Mehr Badeschichten im Laufer Freibad

Wassergymnastik im Laufer Freibad | Foto: PZ-Archiv/ Haase2020/07/Freibad-Lauf-Eroffnung-Corona-Wassergymnastik.jpg

LAUF – Die Stadt reagiert auf Kritik und verändert die „Zeitslots“. Künftig wird es vier statt wie bisher drei Badeschichten geben. Dadurch können täglich mehr Besucher schwimmen gehen.

Rund 11 000 Besucher wurden in diesem Jahr schon im Laufer Freibad gezählt. Und dies trotz des späten Saisonbeginns und massiver Einschränkungen durch die Corona-Schutzvorgaben.
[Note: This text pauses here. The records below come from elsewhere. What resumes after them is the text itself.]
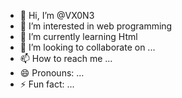 - 👋 Hi, I’m @VX0N3
- 👀 I’m interested in web programming 
- 🌱 I’m currently learning Html 
- 💞️ I’m looking to collaborate on ...
- 📫 How to reach me ...
- 😄 Pronouns: ...
- ⚡ Fun fact: ...

<!---
VX0N3/VX0N3 is a ✨ special ✨ repository because its `README.md` (this file) appears on your GitHub profile.
You can click the Preview link to take a look at your changes.
--->

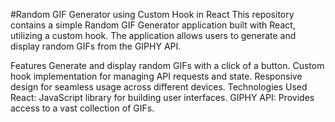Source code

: #Random GIF Generator using Custom Hook in React
This repository contains a simple Random GIF Generator application built with React, utilizing a custom hook. The application allows users to generate and display random GIFs from the GIPHY API.

Features
Generate and display random GIFs with a click of a button.
Custom hook implementation for managing API requests and state.
Responsive design for seamless usage across different devices.
Technologies Used
React: JavaScript library for building user interfaces.
GIPHY API: Provides access to a vast collection of GIFs.
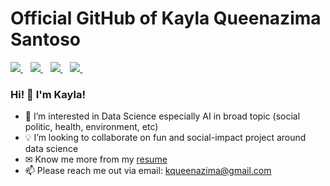 # Official GitHub of Kayla Queenazima Santoso
<a href="https://www.linkedin.com/in/kayla-queenazima-santoso-1545201b4/">
    <img src="https://img.shields.io/badge/linkedin-%230077B5.svg?&style=for-the-badge&logo=linkedin&logoColor=white" />
</a>&nbsp;&nbsp;
<a href="https://www.instagram.com/kaylaqueenaz">
    <img src="https://img.shields.io/badge/instagram-%23E4405F.svg?&style=for-the-badge&logo=instagram&logoColor=white" />        
</a>&nbsp;&nbsp;
<a href="https://www.kaggle.com/kaylaqueenazima">
    <img src="https://img.shields.io/badge/Kaggle-20BEFF?style=for-the-badge&logo=Kaggle&logoColor=white" />
</a>&nbsp;&nbsp;
<a href="https://github.com/kaylaque">
    <img src="https://img.shields.io/badge/GitHub-100000?style=for-the-badge&logo=github&logoColor=white" />
</a>&nbsp;&nbsp;
<br />

### Hi! 👋 I'm Kayla!
- 👀 I’m interested in Data Science especially AI in broad topic (social politic, health, environment, etc)
- 💡 I’m looking to collaborate on fun and social-impact project around data science
- ✉ Know me more from my [resume](https://drive.google.com/file/d/1TO6LiSz03KP8E4XdAS6YlB7uzshPsXkP/view?usp=share_link)
- 📫 Please reach me out via email: kqueenazima@gmail.com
Aus Sicht von Bürgermeister Thomas Lang war dies eine sehr positive Botschaft, die der zuständige Referent im Rathaus, Michael Meye, in der Stadtratssitzung am Donnerstag überbrachte.
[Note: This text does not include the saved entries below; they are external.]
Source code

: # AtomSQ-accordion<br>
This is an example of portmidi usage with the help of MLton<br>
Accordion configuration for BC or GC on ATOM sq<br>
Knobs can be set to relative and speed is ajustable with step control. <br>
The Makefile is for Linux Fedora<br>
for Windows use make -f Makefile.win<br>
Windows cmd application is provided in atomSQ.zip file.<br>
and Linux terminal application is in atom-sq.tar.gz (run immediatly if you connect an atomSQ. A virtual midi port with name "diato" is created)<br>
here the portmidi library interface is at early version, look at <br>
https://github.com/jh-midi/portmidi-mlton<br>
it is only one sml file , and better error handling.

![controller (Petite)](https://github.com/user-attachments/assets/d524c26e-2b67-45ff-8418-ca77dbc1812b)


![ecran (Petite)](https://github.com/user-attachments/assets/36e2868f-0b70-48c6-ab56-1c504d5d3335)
Um trotz weiter bestehender Einschränkungen aber noch mehr Badegäste zu erreichen und deren Bedürfnissen gerecht zu werden, sollen ab Juli vier statt bisher drei feste Badezeiten in Lauf gelten. Für die Frühschwimmer wie bisher von 8 bis 10 Uhr. Die neue Zwischenzeit geht von 11 bis 13 Uhr und anschließend gibt es zwei längere Nachmittagszeiten von 13.30 Uhr bis 16.30 Uhr und von 17 Uhr bis 20 Uhr.

250 und 300 Besucher

Am Vormittag können jeweils 250 Besucher ins Freibad kommen, zu den beiden Nachmittagsbadezeiten jeweils 300, sodass am Ende pro Tag mehr Besucher als bisher das Freibad nutzen können. Die Vormittagszeiten würden jeweils zwei Euro Eintritt kosten, die Nachmittage drei Euro.
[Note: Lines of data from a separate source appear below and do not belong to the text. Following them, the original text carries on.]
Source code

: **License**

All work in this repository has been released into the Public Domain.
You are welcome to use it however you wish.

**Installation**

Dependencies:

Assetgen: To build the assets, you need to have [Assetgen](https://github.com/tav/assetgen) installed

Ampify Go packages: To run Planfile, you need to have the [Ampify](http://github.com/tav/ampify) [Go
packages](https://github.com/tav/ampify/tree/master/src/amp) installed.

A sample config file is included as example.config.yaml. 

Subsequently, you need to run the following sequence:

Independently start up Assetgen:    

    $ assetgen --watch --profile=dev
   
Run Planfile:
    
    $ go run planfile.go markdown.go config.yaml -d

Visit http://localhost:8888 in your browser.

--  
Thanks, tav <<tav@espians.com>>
Die Vorteile der neuen Regelung sind, so Meye, dass in der zweiten Vormittagsgruppe jetzt vor allem Schulkinder die Zeit für den Schwimm­unterricht nutzten können, ohne die Nachmittagsbadezeit zu blockieren. Die Zeit ab 13.30 Uhr, so die Erfahrung, könnte verstärkt von Schülern, die oft bis 13 Uhr Unterricht haben, und von Familien genutzt werden.

Halber Tag im Bad geht nicht

Nicht einführen wollte man dagegen nur noch eine lange, durchgehende Badezeit für den Nachmittag, weil man dadurch einfach viel weniger Badegästen ein Angebot hätte machen können. Auch wenn, und da versteht Bürgermeister Lang die vereinzelten Kritiker durchaus, man dadurch in diesem Jahr eben nicht von mittags bis abends einen halben Tag im Freibad verbringen kann.


Ausdrücklich wies Lang in der Stadtratssitzung darauf hin, dass der sogenannten „Rahmenhygieneplan“ keine Erfindung der Stadt sei, sondern vom Gesundheitsministerium vorgegeben werde.

Die aktuelle Lösung sei außerdem nicht in Stein gemeißelt, meinte Meye. Die Badezeiten und Besucherregeln können und sollen neuen Gegebenheiten, angefangen bei der Inzidenz bis zu den Sommerferien, angepasst werden.